El rey Felipe VI, la semana pasada, durante la presentación de la campaña ’Spain for Sure’.

La restauración de Felipe VI

Antón Losada

Si las instituciones no saben cumplir sus compromisos, se tornan inútiles y mueren

Toda la gestión de la crisis provocada por las cuentas suizas de Juan Carlos I, unidas a la aparición del nombre de Felipe VI en las fundaciones asociadas, responde al convencimiento de que el objetivo debe ser proteger la figura legitima y ejemplar de actual monarca frente la toxicidad de la herencia paterna. Puede que así sea. Pero los hechos no apuntan precisamente en esa dirección. En un país donde declararse juancarlista, no monárquico, se convirtió en tópico, la principal fuente de legitimidad de Felipe VI, le guste o no, ha sido y continúa siendo el reinado de su padre. Degradar su figura degrada inevitablemente su propia legitimidad; y Felipe VI ya es un rey con demasiados territorios en su reino dónde ir le supone un problema.

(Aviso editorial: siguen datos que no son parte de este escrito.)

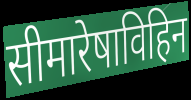
सीमारेषाविहिन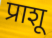
प्राशू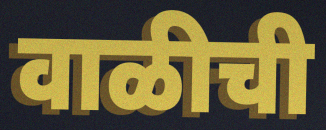
वाळीची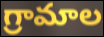
గ్రామాలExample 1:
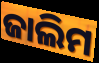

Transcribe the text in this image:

ଜାଲିମ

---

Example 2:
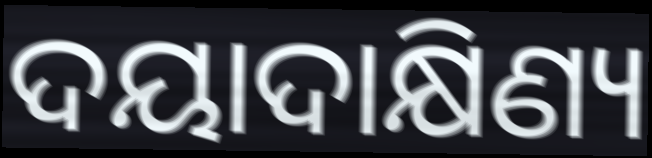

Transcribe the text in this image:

ଦୟାଦାକ୍ଷିଣ୍ୟ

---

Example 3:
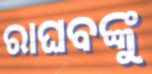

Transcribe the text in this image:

ରାଘବଙ୍କୁ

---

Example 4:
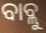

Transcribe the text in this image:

ବାବ୍ଲୁ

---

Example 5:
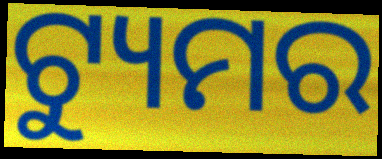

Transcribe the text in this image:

ଟ୍ୟୁମରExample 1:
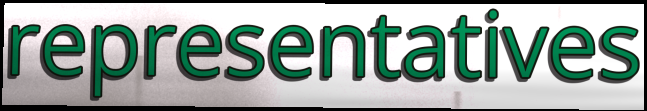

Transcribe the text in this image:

representatives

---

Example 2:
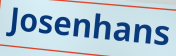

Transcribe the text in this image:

Josenhans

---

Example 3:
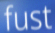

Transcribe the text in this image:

fust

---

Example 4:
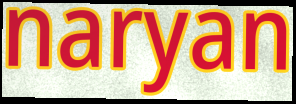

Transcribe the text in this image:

naryan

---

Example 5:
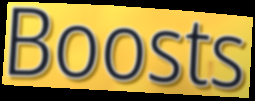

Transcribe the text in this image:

Boosts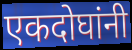
एकदोघांनीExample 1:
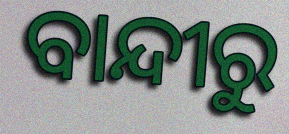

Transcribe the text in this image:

ବାନ୍ଦୀରୁ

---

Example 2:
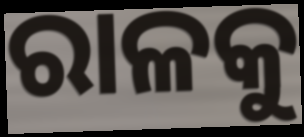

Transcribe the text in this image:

ରାଳକୁ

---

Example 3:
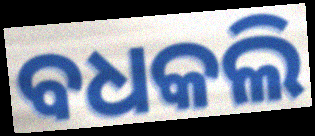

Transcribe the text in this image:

ବଧକଲି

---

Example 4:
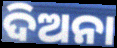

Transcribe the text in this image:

ଦିଅନା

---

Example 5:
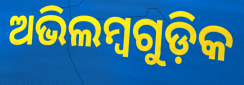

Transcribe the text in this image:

ଅଭିଲମ୍ବଗୁଡ଼ିକ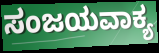
ಸಂಜಯವಾಕ್ಯ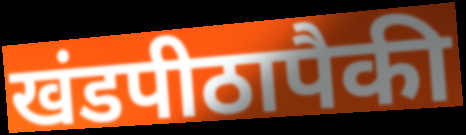
खंडपीठापैकी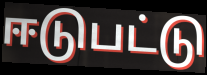
ஈடுபட்டுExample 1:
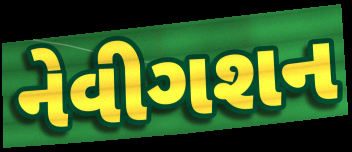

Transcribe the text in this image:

નેવીગશન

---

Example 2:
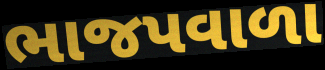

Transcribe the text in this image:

ભાજપવાળા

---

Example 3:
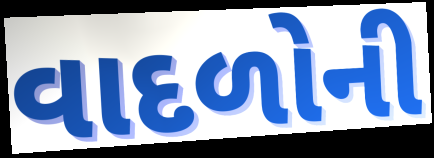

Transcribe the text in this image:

વાદળોની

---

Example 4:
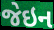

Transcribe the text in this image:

જેઇન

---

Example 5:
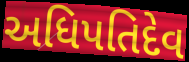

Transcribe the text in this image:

અધિપતિદેવ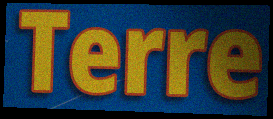
TerreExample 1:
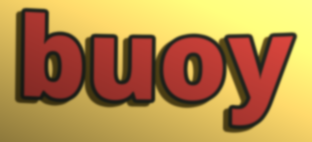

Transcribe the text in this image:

buoy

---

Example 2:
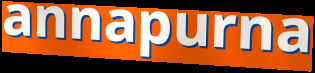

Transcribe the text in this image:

annapurna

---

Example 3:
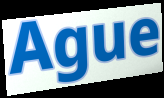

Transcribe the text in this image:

Ague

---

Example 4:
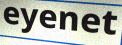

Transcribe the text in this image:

eyenet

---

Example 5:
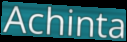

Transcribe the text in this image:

Achinta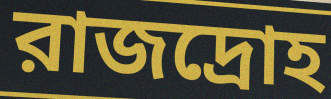
রাজদ্রোহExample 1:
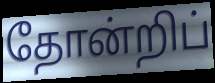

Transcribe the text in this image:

Más que tácticas de control de daños, lo que la monarquía necesita se parece a una verdadera estrategia de restauración. Cuando ya han saltado tres cortafuegos -la abdicación, la retirada de la vida pública o la asignación y la renuncia a la herencia-, el problema ya no es el fuego sino la manera de intentar apagarlo. Alardear de transparencia cuando la Casa Real espera al día siguiente a la declaración del Estado de  Alarma, o al inicio de la vacaciones de verano, para hacer historia y ahorrarse las explicaciones mínimas en democracia, solo puede tomarse como una ironía. Que el presidente Sánchez compare, imprudentemente, los casos de corrupción en el sistema de partidos, que todos podemos juzgar con nuestro voto, y los de una monarquía que nadie puede votar, solo anuncia más infortunio.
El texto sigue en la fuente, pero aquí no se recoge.